**INSTRUCTIONS TO FOLLOW**: List every line in the material that contains the string "hour".

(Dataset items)
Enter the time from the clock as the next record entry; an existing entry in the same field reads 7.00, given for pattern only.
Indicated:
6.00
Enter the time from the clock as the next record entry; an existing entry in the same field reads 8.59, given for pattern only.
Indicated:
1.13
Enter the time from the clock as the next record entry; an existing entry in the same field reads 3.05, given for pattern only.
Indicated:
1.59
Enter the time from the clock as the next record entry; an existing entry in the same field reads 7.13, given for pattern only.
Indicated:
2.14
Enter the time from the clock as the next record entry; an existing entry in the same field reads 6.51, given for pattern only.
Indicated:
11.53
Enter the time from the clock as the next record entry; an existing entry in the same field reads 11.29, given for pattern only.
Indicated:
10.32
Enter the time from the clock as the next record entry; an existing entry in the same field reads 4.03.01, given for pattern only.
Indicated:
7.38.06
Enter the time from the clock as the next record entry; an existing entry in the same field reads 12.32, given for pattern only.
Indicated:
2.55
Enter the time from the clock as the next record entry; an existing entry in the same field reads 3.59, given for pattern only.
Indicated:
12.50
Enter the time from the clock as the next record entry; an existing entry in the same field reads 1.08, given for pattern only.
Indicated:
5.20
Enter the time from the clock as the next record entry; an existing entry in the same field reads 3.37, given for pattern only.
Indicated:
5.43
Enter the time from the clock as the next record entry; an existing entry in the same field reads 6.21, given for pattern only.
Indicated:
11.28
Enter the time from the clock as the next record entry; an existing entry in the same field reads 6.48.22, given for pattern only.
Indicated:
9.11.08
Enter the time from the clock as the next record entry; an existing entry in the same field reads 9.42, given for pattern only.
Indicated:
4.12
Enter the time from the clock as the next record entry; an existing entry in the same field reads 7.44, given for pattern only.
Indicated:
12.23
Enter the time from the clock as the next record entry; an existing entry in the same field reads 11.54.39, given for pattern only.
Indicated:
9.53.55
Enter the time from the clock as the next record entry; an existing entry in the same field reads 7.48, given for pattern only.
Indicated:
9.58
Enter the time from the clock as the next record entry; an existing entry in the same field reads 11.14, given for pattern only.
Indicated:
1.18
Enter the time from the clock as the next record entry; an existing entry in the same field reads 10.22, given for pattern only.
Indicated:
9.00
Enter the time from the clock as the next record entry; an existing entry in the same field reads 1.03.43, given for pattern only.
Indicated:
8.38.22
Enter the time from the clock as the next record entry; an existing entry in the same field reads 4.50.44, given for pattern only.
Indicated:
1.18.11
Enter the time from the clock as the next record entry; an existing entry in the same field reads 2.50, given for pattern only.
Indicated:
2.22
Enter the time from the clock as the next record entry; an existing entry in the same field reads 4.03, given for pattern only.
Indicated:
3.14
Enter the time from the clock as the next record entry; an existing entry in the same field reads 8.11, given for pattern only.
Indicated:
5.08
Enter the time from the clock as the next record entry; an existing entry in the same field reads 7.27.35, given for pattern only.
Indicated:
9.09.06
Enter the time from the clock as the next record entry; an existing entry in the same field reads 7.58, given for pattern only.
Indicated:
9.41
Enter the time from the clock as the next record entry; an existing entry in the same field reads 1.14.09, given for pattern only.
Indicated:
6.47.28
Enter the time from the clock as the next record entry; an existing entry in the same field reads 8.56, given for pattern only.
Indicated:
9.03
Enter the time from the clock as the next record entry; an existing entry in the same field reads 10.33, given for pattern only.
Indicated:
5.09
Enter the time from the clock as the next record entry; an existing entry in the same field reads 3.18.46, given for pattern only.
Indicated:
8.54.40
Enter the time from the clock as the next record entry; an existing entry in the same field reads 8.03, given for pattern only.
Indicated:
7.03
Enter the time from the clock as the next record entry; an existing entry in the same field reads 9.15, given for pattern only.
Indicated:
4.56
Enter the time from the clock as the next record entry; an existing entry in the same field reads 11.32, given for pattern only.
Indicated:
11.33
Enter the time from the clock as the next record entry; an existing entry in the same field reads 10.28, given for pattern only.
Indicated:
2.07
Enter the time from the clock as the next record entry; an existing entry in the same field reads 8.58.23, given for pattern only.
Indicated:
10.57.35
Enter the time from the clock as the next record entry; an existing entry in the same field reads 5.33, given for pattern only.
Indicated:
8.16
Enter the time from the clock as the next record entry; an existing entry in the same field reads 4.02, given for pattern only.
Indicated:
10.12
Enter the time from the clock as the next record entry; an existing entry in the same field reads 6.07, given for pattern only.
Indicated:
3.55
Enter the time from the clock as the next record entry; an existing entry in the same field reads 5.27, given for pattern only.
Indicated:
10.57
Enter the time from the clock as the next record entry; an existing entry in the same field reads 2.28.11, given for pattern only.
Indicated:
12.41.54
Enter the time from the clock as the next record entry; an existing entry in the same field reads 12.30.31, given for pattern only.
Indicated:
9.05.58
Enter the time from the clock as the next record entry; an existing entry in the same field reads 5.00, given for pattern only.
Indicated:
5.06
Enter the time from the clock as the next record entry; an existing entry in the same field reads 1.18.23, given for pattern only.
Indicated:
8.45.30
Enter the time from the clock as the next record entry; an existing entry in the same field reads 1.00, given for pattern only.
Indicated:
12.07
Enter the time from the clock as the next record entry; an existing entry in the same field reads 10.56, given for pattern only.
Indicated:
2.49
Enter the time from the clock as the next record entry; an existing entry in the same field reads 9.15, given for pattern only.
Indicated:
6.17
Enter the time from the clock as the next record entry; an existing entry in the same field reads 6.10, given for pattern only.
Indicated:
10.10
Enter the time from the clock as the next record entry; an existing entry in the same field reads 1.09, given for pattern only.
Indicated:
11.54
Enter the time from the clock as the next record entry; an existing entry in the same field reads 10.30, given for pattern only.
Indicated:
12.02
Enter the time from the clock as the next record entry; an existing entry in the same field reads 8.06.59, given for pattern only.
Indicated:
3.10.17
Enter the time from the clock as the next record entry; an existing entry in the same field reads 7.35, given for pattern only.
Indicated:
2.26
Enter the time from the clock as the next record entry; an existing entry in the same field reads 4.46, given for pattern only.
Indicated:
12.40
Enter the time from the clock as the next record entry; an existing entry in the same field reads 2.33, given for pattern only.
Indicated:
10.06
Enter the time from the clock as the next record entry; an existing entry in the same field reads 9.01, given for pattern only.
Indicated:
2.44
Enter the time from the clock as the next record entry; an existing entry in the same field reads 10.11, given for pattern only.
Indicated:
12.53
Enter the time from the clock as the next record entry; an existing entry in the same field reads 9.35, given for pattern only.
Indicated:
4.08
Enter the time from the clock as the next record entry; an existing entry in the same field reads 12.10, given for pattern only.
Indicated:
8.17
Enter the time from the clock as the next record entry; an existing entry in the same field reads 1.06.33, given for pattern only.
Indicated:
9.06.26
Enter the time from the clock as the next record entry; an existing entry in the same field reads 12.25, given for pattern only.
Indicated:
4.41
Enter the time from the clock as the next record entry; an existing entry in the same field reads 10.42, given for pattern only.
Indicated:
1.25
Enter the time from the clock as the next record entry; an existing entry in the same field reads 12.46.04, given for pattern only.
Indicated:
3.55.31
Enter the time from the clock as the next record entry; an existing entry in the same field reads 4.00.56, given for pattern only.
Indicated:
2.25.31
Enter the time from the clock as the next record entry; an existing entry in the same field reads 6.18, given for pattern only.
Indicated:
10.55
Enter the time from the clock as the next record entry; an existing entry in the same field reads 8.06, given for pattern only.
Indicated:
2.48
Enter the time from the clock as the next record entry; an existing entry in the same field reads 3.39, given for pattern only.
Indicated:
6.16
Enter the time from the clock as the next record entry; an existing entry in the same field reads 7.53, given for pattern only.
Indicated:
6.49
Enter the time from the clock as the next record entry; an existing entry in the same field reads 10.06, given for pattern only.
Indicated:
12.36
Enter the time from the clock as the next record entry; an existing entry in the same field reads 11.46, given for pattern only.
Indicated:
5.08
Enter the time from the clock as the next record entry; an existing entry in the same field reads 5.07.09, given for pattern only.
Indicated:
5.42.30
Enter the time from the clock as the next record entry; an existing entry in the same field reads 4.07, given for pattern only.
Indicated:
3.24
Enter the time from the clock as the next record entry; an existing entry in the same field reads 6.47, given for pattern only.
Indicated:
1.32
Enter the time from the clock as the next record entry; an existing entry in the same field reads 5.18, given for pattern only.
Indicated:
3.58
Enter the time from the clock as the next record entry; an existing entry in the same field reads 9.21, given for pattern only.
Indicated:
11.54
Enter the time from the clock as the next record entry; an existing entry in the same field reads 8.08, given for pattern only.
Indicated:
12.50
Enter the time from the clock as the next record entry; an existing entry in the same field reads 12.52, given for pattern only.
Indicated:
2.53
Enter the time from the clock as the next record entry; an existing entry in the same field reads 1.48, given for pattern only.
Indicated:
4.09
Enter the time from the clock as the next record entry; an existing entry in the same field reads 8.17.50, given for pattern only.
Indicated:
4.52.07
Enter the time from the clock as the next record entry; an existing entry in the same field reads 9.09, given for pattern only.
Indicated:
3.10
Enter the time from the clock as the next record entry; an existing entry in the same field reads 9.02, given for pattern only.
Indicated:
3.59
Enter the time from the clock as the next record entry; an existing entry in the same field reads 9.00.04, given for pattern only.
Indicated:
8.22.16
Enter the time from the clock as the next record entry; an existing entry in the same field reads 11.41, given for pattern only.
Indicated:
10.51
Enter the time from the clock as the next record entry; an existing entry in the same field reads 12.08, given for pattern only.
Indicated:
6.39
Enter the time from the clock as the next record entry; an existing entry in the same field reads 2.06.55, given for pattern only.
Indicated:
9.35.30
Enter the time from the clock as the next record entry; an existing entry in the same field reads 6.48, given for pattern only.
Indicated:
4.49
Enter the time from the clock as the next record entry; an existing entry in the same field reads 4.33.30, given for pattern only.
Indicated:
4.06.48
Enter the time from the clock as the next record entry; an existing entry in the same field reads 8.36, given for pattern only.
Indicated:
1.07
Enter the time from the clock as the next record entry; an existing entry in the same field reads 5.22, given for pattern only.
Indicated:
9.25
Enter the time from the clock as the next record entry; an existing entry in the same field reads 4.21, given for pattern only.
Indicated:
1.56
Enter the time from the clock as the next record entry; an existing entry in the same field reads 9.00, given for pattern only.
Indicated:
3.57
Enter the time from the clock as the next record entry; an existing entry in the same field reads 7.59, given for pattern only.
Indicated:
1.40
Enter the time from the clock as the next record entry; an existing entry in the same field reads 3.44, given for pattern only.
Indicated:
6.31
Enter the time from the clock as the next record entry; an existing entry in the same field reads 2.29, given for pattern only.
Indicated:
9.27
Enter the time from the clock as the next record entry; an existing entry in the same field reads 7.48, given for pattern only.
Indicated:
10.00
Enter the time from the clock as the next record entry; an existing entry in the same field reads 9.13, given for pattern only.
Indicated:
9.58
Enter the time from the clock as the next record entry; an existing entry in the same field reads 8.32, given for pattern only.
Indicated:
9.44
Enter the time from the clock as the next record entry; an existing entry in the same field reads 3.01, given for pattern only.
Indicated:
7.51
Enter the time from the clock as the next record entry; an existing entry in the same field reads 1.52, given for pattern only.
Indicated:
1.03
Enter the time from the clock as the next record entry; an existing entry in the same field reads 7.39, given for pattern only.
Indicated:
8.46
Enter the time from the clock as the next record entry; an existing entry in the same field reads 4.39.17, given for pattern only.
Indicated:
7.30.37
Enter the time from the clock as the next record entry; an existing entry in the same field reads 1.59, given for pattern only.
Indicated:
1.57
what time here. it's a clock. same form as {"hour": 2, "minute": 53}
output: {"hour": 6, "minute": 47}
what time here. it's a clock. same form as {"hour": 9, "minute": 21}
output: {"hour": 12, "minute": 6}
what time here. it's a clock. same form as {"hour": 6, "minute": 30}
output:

**CORRECT ANSWER**:
what time here. it's a clock. same form as {"hour": 2, "minute": 53}
output: {"hour": 6, "minute": 47}
what time here. it's a clock. same form as {"hour": 9, "minute": 21}
output: {"hour": 12, "minute": 6}
what time here. it's a clock. same form as {"hour": 6, "minute": 30}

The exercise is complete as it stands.